I have loved seersucker fabric for most of my life….wonderful to wear….I thought maybe the fabric had died….I haven’t seen any for a very long time.
Maybe I’m not looking in the right places.


----------



## Kaila (Jul 6, 2022)

Nathan said:


> I've heard the term but never knew what type of fabric or garment it is.    After Googling I recognized 'seersucker' and generally would like it, but don't recall ever having a piece of seersucker clothing.
> Found this seersucker shirt on Amazon, I'm thinking I might buy it.



If they are _cheaper by the dozen, _then let us know.
We could all go in on the order, now that @Jules  and the other posters,
reminded all of us, how very comfortable and easy-to-care-for, that fabric used to be, when it was far more common!


----------



## Kaila (Jul 6, 2022)

WheatenLover said:


> Does seersucker have to be ironed? If so, not for me.

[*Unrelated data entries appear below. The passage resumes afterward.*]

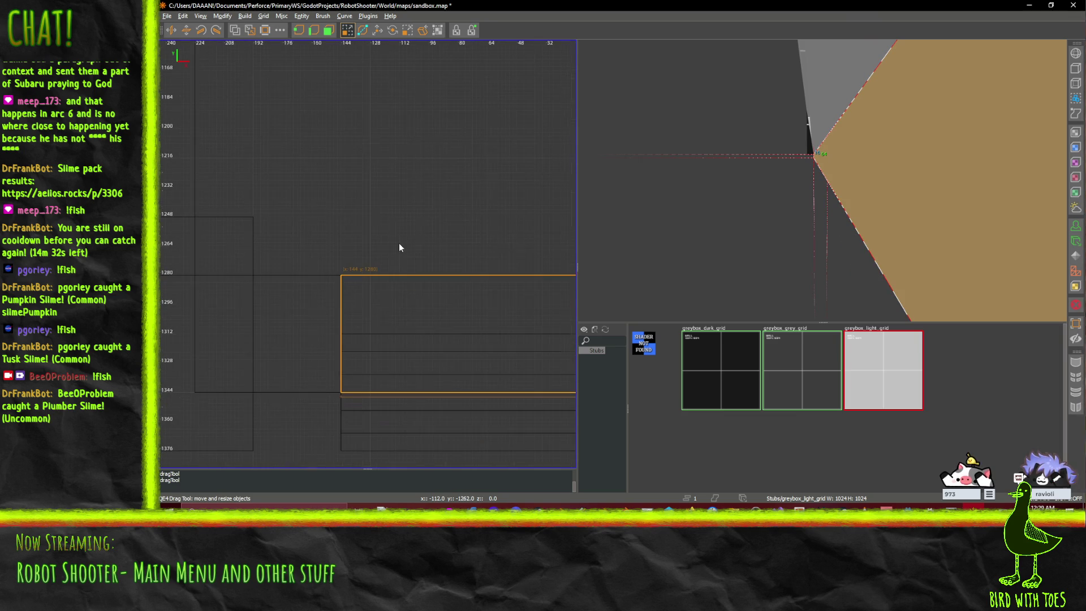
pyautogui.scroll(-3, 822, 180)
pyautogui.scroll(8, 822, 180)
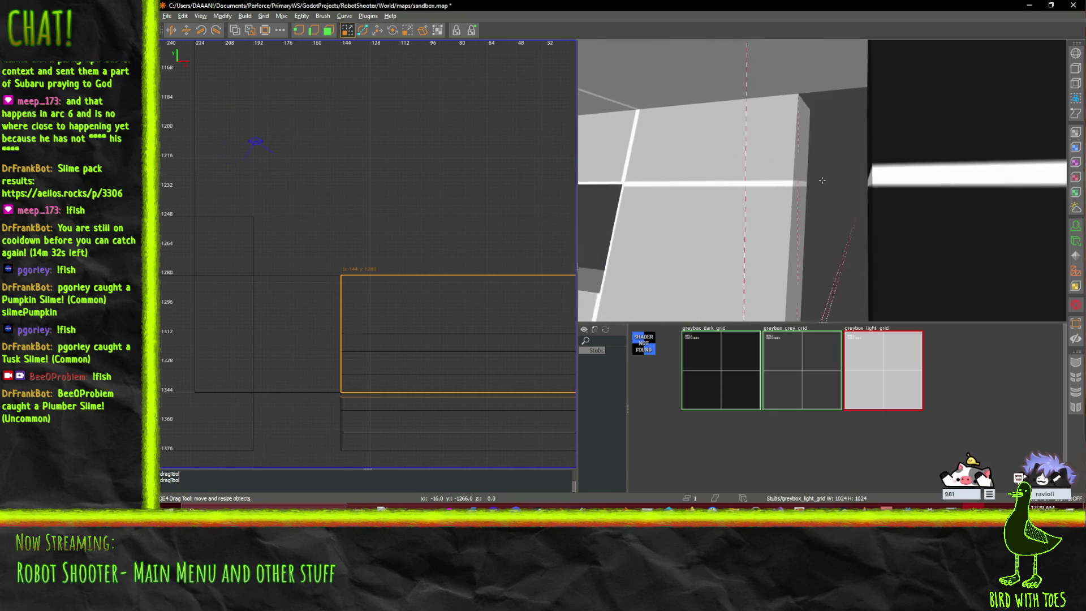
# - Shorten the trim brush's far end by 16 units so it stops at the dark pillar
pyautogui.moveTo(822, 180); pyautogui.dragTo(822, 181)
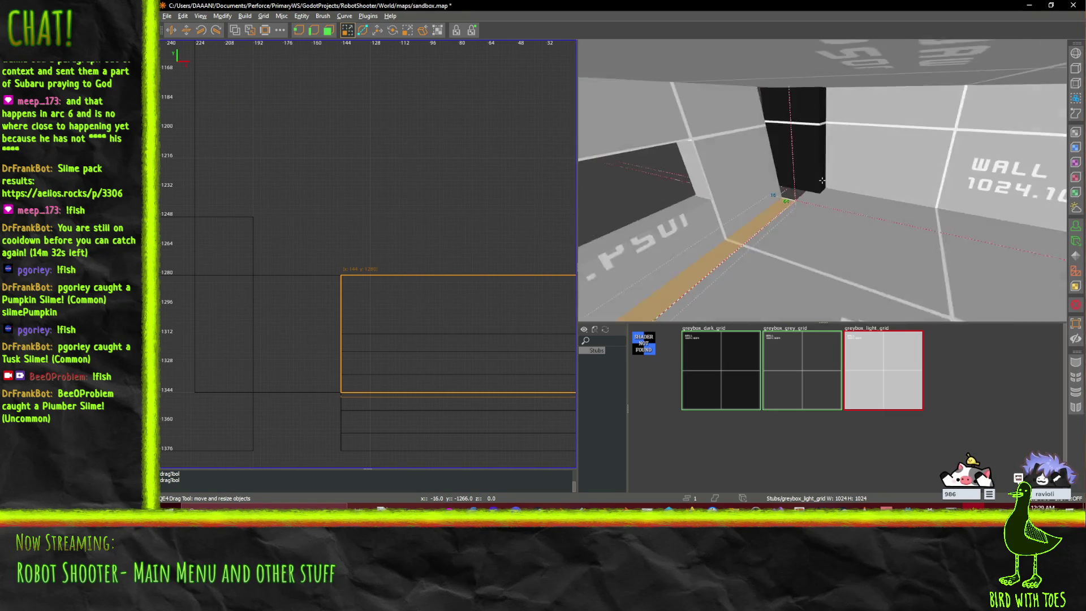
pyautogui.moveTo(822, 181); pyautogui.dragTo(821, 181)
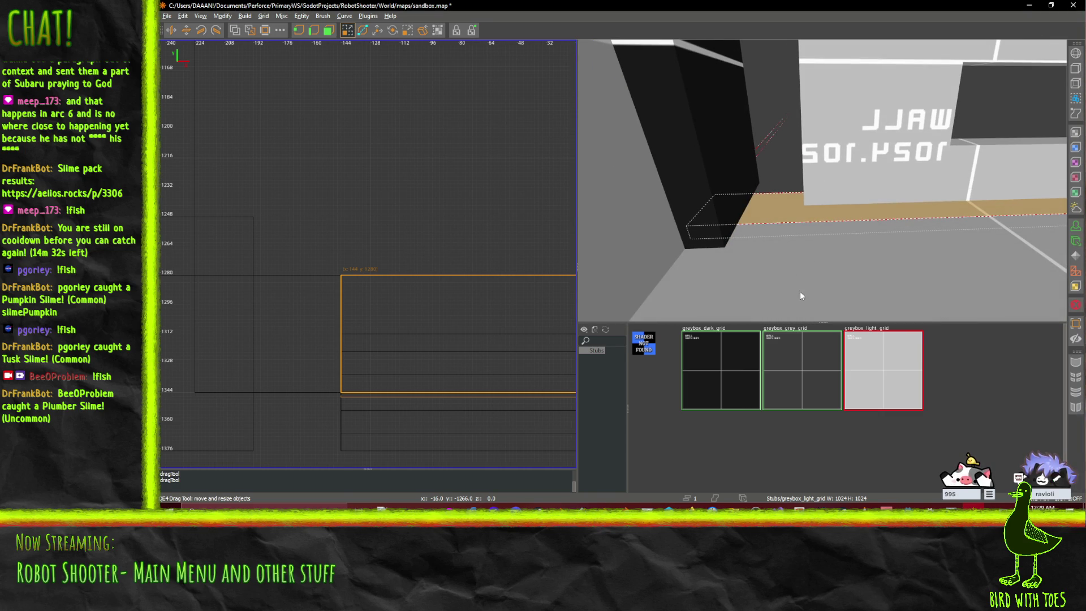
pyautogui.moveTo(491, 234); pyautogui.dragTo(491, 234)
pyautogui.moveTo(310, 295); pyautogui.dragTo(310, 294)
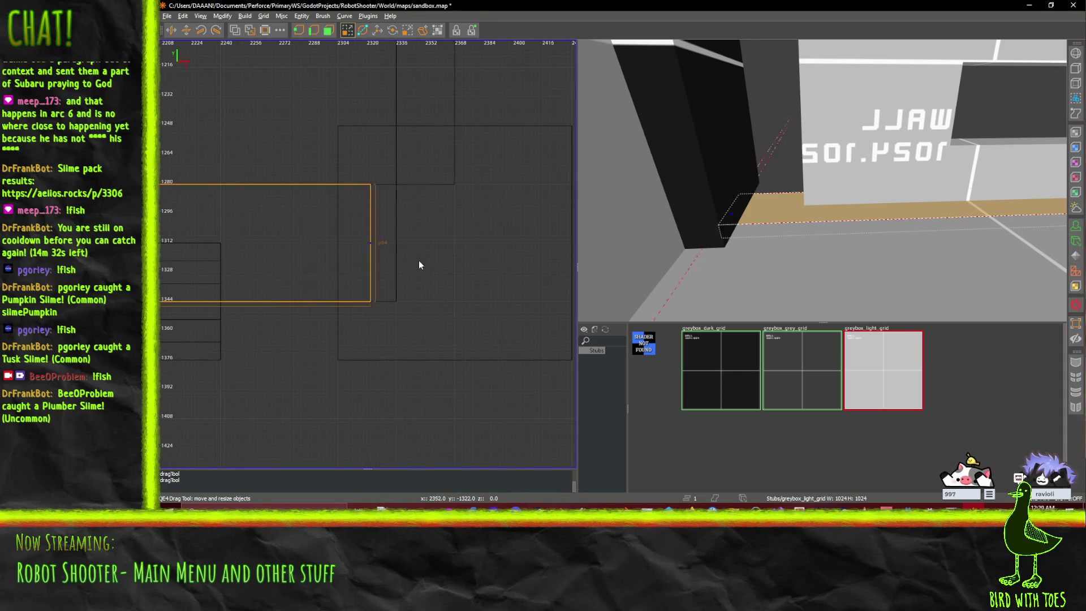
pyautogui.moveTo(282, 263); pyautogui.dragTo(274, 263)
# - Check the shortened trim end against the pillar corner in the 3D and 2D views
pyautogui.scroll(-3, 276, 253)
pyautogui.moveTo(260, 180)
pyautogui.mouseDown()
pyautogui.moveTo(204, 236)
pyautogui.moveTo(373, 227)
pyautogui.moveTo(282, 243)
pyautogui.mouseUp()
pyautogui.scroll(-2, 283, 245)
pyautogui.moveTo(367, 254)
pyautogui.mouseDown()
pyautogui.moveTo(427, 266)
pyautogui.moveTo(414, 223)
pyautogui.moveTo(243, 250)
pyautogui.mouseUp()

It has its own natural wrinkly effect, so it doesn't show up if you get a few extra ones.


----------



## WheatenLover (Jul 6, 2022)

Nathan said:


> I've heard the term but never knew what type of fabric or garment it is.    After Googling I recognized 'seersucker' and generally would like it, but don't recall ever having a piece of seersucker clothing.
> Found this seersucker shirt on Amazon, I'm thinking I might buy it.


Which color do like best?


----------



## Nathan (Jul 6, 2022)

WheatenLover said:


> Which color do like best?


I like the grey and the khaki(yeah I know pretty dull ), also the light green and yellow.


----------



## Bella (Jul 6, 2022)

Nathan said:


> I've heard the term but never knew what type of fabric or garment it is.    After Googling I recognized 'seersucker' and generally would like it, but don't recall ever having a piece of seersucker clothing.
> *Found this **seersucker shirt on Amazon*, I'm thinking I might buy it.





Nathan said:


> *I like the grey and the khaki*(yeah I know pretty dull ), also the light green and yellow.

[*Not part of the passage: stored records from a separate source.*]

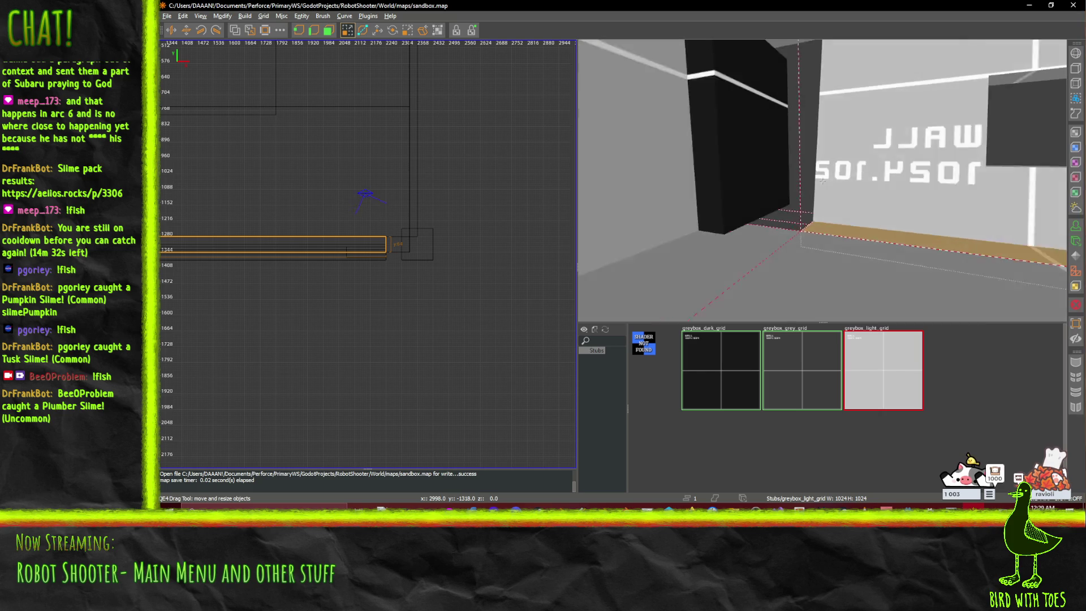
pyautogui.press('a')
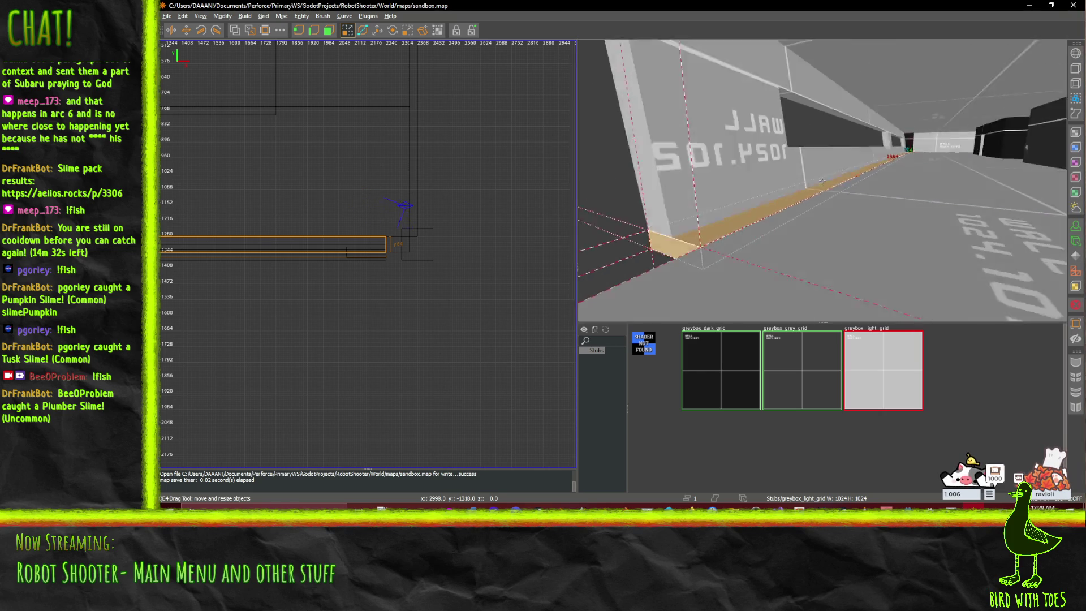
pyautogui.press('a')
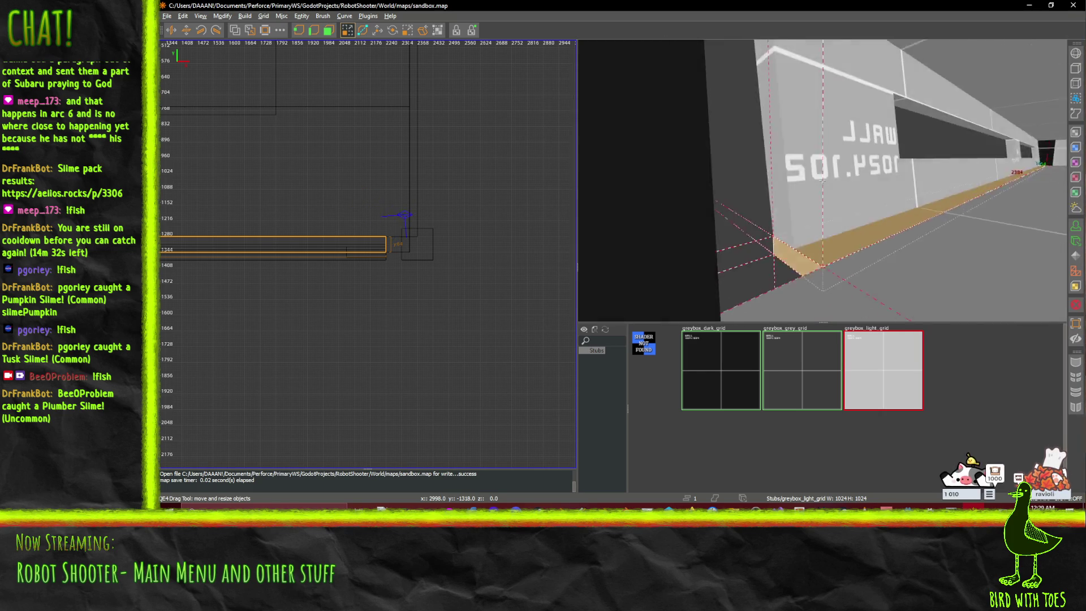
pyautogui.press('w')
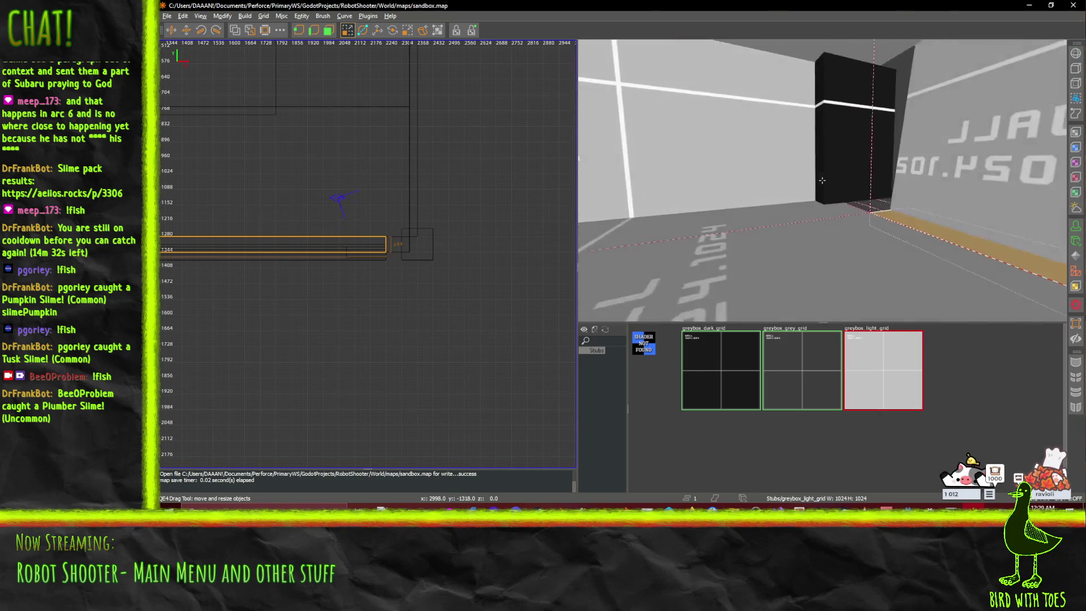
pyautogui.press('a')
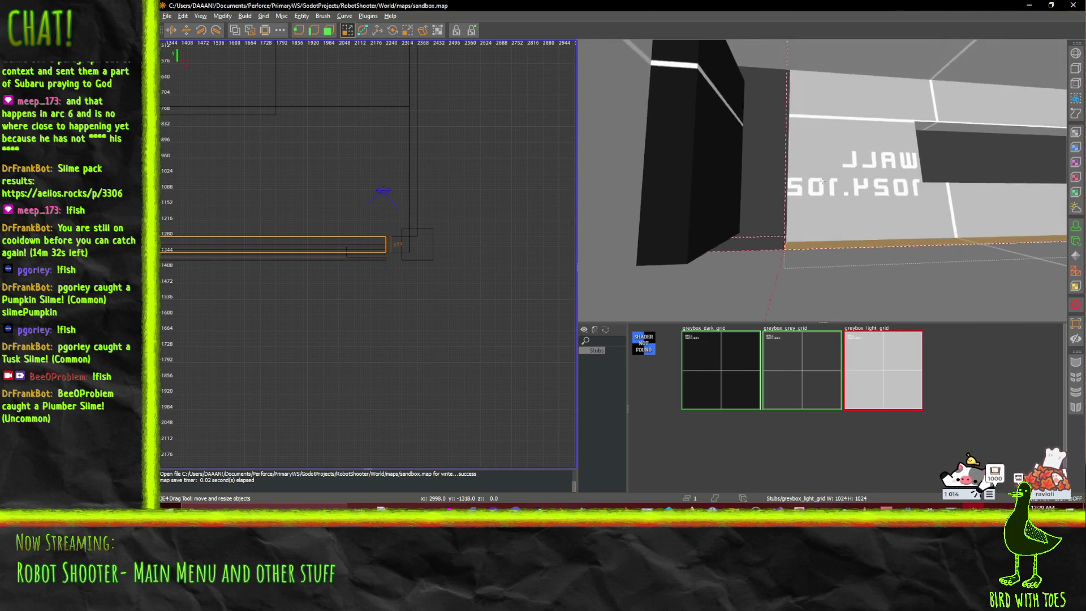
# - Select the three stacked wall brushes by the pillar and pull their end face in slightly
pyautogui.click(776, 174)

Thumbs up on the shirt @Nathan 

For your coloring, I'd like to see you in the light green and definitely the blue.


----------



## Nathan (Jul 6, 2022)

Bella said:


> Thumbs up on the shirt @Nathan
> 
> For your coloring, I'd like to see you in the light green and definitely the blue.


The blue catches my eye as well, I haven't worn anything navy blue in ages.


----------



## Bella (Jul 6, 2022)

Nathan said:


> The blue catches my eye as well, I haven't worn anything navy blue in ages.


Go for it!  Not the navy, this one. It'll look great on you!


----------



## hollydolly (Jul 6, 2022)

Nathan said:


> The blue catches my eye as well, I haven't worn anything navy blue in ages.


I like the both blues best... but I'm a sucker for yellow and red as well..


----------



## Bella (Jul 6, 2022)

hollydolly said:


> I like the both blues best... but I'm a sucker for yellow and red as well..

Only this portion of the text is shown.